A tuberculose tem cura e é tratada gratuitamente por meio do Sistema Único de Saúde (SUS), porém segue avançando no Ceará, representando um desafio de saúde pública, principalmente entre populações mais vulneráveis. Somente no ano passado, a doença vitimou 259 pessoas, o maior número desde 2015, conforme a Secretaria Estadual da Saúde (Sesa).
O pico de óbitos foi revelado em boletim epidemiológico publicado no mês passado. O documento analisa a série histórica encerrada em 2025, ano em que o Ceará registrou também recorde de diagnósticos no período: 4.094 casos.
O boletim evidencia a tendência de expansão da infecção — causada pela bactéria Mycobacterium tuberculosis, conhecida como bacilo de Koch.
O QUE JUSTIFICA A MORTALIDADE RECORDE?
Na série histórica, a quantidade de infectados caiu consideravelmente em 2020. Um dos pontos que podem explicar a situação é a pandemia de Covid-19: as pessoas com sintomas procuraram menos atendimento e, consequentemente, foram menos diagnósticos confirmados.
Nos últimos anos, quando passou a pandemia, os pacientes passaram a chegar ao hospital em situações mais graves, com comprometimento pulmonar extenso e desconforto respiratório importante — já apresentando sequelas da tuberculose —, o que aumenta muito a mortalidade.”Liliane Granjeiro
Infectologista do Hospital São José
O Hospital São José, em Fortaleza, é unidade referência no tratamento de casos mais complexos de tuberculose no Ceará.

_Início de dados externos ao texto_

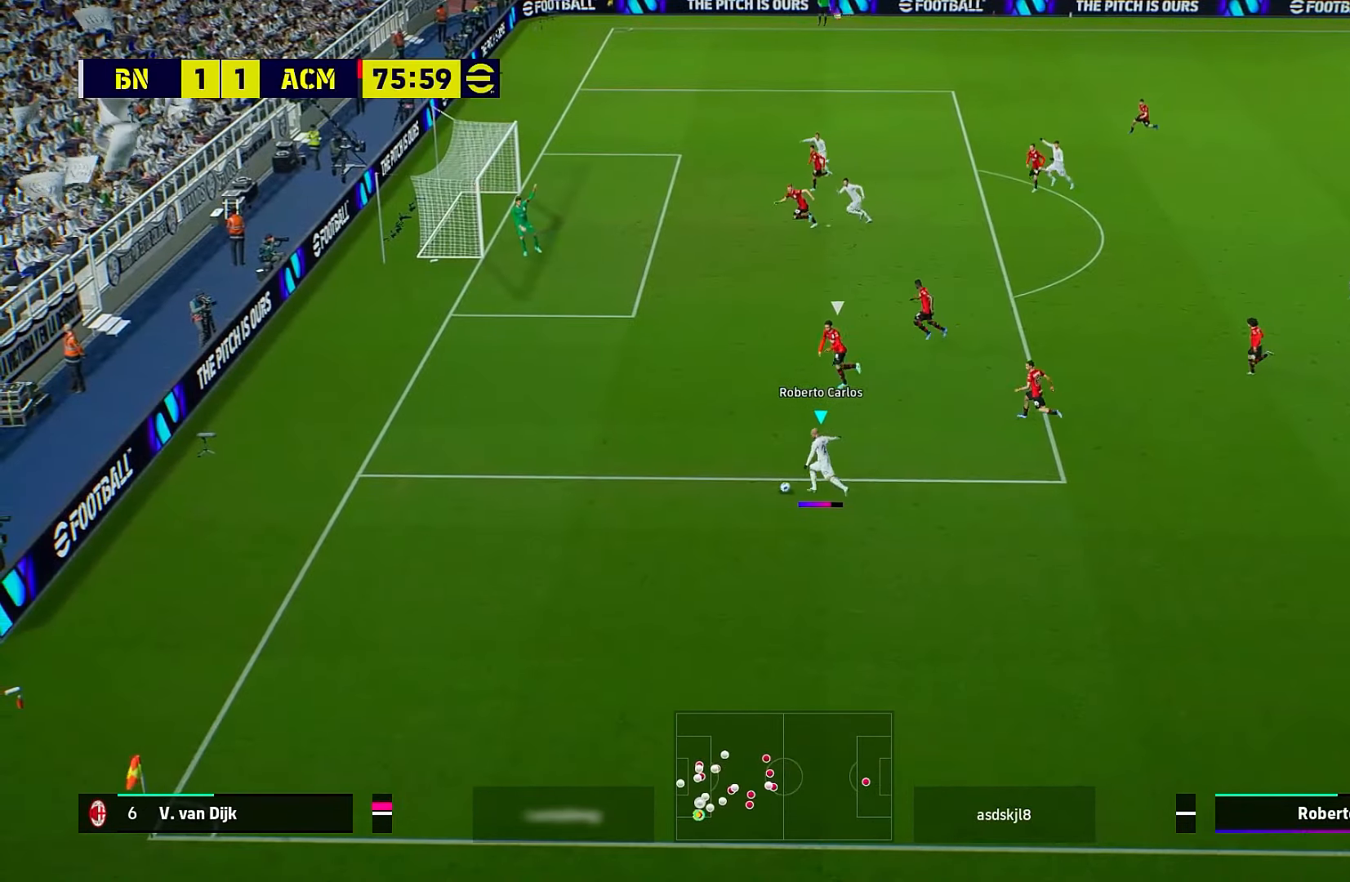
{"buttons": ["L3"], "left_stick": "up-left", "events": []}
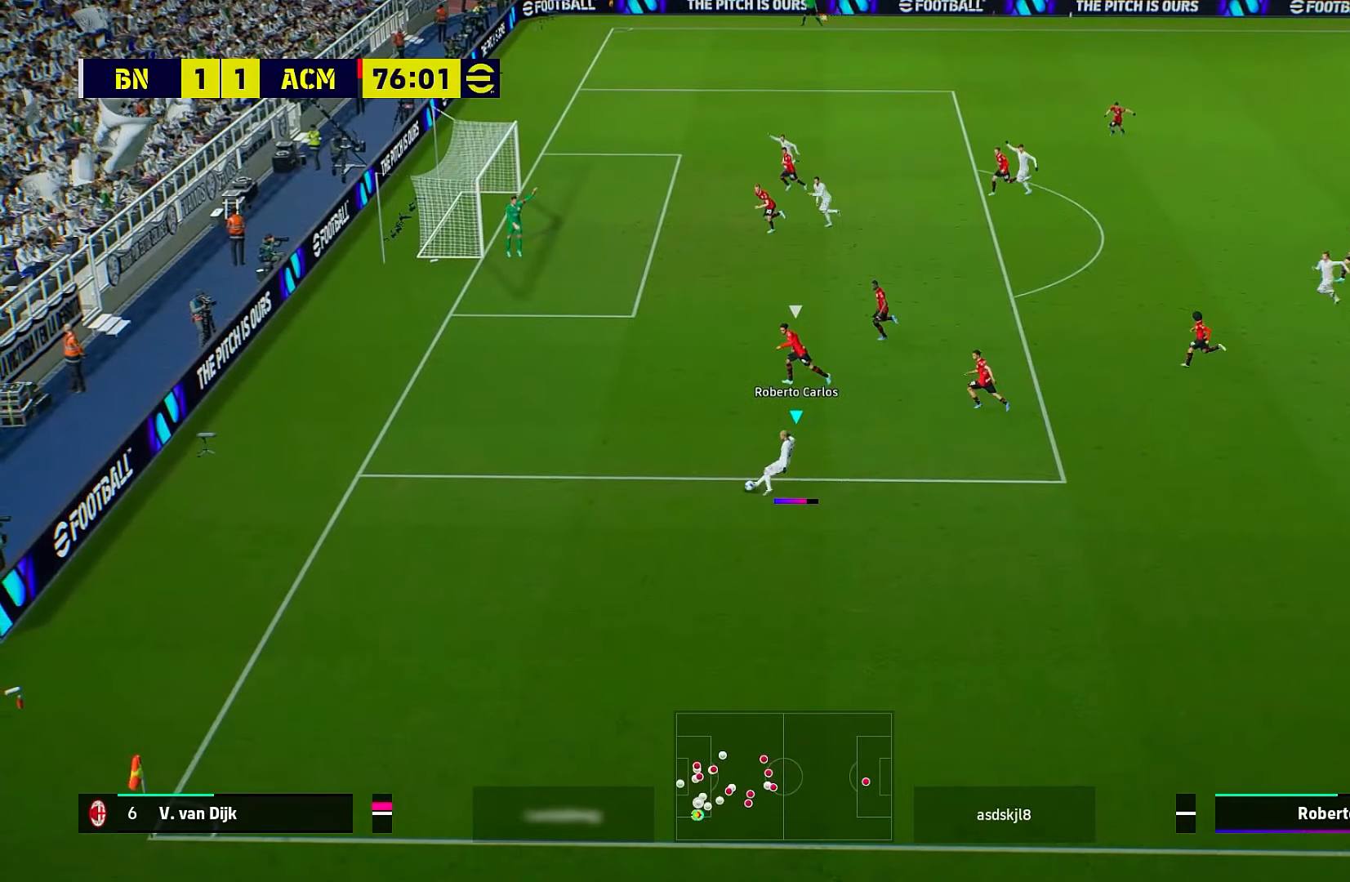
{"buttons": [], "left_stick": "up-left", "events": [[383, "L3", "up"]]}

Aliado à demanda reprimida, a especialista ressalta queos óbitos são afetados por outros aspectos, como a concentração de diagnósticos em pessoas vivendo com HIV/aids, que têm um sistema imunológico mais frágil, e o envelhecimento populacional. No Censo Demográfico de 2022, 14,7% dos cearenses tinham 60 anos ou mais. A estimativa do Instituto Brasileiro de Geografia e Estatística (IBGE) é que a porcentagem alcançará os 40% até 2070.
“As pessoas estão tendendo a viver mais e, consequentemente, a conviver com doenças crônicas, como a diabetes, que é uma condição que aumenta o risco para desenvolvimento da tuberculose”, cita a médica.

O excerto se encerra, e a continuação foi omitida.